(Source data begins)

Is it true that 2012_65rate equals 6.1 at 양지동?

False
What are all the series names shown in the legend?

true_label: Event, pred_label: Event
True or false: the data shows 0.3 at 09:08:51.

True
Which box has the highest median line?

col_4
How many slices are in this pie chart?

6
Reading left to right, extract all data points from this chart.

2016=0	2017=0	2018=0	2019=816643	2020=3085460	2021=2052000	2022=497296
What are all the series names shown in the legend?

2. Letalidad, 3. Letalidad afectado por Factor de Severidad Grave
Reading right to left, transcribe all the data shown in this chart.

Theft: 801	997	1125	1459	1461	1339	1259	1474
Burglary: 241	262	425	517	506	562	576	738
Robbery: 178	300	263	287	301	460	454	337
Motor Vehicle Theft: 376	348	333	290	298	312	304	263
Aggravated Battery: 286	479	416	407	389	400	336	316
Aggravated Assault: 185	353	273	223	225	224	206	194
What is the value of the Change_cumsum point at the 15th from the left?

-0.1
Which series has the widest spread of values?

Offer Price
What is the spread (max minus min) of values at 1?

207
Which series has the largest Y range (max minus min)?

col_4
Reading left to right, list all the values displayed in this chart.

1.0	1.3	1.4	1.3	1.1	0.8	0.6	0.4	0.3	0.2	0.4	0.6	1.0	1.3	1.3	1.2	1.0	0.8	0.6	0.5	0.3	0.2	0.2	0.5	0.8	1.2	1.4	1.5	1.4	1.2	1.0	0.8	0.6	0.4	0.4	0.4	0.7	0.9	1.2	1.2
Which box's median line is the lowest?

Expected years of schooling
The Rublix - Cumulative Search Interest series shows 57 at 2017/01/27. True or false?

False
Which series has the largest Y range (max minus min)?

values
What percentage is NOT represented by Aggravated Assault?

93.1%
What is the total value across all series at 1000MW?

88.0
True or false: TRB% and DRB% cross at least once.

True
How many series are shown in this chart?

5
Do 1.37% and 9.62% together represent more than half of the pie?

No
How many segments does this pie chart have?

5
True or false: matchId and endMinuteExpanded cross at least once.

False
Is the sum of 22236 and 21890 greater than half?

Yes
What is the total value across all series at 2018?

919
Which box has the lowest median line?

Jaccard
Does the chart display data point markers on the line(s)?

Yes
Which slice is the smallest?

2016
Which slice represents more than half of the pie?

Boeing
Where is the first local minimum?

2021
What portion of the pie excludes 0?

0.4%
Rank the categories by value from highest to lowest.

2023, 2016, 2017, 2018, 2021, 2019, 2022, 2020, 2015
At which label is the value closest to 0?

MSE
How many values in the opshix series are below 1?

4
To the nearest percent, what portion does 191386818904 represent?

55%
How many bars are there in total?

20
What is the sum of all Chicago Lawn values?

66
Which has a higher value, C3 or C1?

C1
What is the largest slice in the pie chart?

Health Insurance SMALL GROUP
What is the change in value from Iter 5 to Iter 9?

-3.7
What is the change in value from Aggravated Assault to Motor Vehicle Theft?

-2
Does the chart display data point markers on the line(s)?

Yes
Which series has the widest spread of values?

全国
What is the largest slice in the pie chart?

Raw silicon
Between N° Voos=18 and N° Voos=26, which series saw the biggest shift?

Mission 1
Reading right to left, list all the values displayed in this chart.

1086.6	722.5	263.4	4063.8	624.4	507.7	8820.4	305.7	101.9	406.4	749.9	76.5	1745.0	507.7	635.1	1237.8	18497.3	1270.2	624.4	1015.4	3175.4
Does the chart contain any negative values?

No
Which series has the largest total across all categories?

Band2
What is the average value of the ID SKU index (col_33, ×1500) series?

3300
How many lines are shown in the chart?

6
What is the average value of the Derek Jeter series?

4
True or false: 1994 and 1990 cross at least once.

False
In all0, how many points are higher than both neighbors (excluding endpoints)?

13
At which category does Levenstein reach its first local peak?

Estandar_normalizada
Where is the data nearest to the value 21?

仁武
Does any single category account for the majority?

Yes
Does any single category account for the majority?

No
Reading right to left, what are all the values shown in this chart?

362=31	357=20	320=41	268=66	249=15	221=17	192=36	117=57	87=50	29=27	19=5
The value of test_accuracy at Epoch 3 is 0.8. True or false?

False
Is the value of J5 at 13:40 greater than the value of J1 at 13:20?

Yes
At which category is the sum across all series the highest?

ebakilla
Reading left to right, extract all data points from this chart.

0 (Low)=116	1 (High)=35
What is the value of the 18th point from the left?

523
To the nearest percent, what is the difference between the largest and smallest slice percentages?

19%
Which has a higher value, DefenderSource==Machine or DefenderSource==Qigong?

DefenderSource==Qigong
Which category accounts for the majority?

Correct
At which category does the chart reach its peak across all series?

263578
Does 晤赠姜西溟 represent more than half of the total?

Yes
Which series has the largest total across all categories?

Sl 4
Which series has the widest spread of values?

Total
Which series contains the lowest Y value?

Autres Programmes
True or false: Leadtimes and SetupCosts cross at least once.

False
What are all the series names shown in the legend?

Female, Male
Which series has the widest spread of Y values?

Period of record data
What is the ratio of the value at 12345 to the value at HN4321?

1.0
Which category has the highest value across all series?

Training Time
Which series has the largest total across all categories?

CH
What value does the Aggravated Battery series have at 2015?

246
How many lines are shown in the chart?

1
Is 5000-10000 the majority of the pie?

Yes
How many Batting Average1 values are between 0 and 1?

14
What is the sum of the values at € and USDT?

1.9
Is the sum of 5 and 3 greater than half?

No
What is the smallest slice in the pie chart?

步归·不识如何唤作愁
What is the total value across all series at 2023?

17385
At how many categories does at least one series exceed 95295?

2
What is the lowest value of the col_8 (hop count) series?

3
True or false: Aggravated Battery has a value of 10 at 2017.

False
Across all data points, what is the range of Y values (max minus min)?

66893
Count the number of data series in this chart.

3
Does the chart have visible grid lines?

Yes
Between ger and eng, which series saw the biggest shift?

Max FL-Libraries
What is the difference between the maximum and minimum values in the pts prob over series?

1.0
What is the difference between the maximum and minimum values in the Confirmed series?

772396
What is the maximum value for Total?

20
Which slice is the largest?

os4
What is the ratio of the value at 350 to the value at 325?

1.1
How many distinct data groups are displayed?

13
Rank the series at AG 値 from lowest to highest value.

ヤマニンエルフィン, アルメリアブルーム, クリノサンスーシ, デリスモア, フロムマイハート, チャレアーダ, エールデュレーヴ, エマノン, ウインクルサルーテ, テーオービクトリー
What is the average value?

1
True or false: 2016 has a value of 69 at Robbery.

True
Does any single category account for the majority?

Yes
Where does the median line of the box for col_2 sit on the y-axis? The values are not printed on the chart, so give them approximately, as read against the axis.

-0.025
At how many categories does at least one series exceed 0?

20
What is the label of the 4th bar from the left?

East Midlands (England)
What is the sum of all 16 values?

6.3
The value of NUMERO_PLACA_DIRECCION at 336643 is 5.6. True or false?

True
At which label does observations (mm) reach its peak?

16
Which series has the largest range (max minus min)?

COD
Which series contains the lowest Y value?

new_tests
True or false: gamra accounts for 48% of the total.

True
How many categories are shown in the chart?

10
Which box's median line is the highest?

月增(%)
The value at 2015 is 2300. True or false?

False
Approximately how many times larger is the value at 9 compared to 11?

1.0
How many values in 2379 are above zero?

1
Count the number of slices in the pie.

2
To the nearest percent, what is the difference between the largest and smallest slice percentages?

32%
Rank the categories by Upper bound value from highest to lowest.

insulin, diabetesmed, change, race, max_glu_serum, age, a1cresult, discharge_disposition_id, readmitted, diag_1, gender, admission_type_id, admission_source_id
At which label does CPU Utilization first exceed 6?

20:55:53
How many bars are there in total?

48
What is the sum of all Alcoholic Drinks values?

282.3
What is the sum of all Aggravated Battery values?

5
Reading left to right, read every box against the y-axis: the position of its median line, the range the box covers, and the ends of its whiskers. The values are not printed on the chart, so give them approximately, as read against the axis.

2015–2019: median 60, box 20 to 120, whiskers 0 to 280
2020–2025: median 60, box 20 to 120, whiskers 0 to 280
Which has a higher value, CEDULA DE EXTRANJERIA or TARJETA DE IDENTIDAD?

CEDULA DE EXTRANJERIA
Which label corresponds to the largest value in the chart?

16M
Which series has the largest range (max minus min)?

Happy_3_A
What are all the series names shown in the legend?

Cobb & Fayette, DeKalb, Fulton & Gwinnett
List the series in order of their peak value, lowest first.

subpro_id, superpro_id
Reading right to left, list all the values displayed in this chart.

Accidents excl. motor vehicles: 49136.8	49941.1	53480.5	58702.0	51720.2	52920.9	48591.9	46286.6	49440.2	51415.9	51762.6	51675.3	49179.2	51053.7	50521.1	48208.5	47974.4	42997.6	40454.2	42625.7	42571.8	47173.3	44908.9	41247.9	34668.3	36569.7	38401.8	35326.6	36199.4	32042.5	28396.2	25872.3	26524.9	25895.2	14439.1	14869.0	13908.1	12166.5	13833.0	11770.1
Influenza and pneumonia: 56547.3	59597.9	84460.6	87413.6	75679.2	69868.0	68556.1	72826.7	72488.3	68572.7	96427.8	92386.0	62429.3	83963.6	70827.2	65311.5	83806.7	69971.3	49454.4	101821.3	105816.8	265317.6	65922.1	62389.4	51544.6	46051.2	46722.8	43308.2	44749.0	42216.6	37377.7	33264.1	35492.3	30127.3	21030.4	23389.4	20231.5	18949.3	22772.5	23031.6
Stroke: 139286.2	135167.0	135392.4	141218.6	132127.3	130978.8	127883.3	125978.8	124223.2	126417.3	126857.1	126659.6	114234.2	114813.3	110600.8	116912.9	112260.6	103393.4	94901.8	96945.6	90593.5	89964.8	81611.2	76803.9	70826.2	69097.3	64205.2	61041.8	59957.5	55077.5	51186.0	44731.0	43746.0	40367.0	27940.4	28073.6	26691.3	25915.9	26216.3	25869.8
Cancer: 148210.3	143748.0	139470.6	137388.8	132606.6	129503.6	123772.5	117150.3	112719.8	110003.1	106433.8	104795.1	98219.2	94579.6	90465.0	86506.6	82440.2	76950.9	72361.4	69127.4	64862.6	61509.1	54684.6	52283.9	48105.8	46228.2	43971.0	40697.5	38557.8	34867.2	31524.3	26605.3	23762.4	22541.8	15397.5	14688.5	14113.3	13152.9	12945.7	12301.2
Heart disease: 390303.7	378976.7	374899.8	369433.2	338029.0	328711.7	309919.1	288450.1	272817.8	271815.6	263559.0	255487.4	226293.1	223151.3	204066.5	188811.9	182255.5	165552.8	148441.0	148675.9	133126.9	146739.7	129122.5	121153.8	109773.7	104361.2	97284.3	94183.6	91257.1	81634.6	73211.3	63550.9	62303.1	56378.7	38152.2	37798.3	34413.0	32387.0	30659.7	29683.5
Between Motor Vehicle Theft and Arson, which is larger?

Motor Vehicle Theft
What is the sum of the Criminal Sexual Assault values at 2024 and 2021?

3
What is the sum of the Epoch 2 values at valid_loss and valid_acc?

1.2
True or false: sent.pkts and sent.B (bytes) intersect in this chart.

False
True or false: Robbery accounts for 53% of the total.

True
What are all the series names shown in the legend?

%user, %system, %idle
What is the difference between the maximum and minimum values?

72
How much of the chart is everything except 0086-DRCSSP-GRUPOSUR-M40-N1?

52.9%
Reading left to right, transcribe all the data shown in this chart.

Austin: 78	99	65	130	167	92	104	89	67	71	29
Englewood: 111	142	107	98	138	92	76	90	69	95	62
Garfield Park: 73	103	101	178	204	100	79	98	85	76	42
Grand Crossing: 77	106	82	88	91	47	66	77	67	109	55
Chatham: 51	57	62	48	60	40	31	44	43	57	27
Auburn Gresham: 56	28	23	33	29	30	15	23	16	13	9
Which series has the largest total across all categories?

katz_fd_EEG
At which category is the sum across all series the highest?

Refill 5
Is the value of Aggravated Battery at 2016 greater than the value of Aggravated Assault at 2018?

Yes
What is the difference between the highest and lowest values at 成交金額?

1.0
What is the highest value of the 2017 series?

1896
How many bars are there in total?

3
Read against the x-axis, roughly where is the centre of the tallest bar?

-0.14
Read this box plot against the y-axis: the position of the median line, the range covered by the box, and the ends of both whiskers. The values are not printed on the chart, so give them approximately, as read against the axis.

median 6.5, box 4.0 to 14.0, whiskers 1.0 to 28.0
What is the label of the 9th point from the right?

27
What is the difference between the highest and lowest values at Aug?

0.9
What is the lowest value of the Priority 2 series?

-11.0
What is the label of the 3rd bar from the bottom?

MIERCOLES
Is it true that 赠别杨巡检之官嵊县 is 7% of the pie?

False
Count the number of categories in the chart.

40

(Source data ends)

Reproduce the lines above verbatim, from the first line of the records through the line containing "Reading right to left, transcribe", with both ends included.

## Exercise output:
Is it true that 2012_65rate equals 6.1 at 양지동?

False
What are all the series names shown in the legend?

true_label: Event, pred_label: Event
True or false: the data shows 0.3 at 09:08:51.

True
Which box has the highest median line?

col_4
How many slices are in this pie chart?

6
Reading left to right, extract all data points from this chart.

2016=0	2017=0	2018=0	2019=816643	2020=3085460	2021=2052000	2022=497296
What are all the series names shown in the legend?

2. Letalidad, 3. Letalidad afectado por Factor de Severidad Grave
Reading right to left, transcribe all the data shown in this chart.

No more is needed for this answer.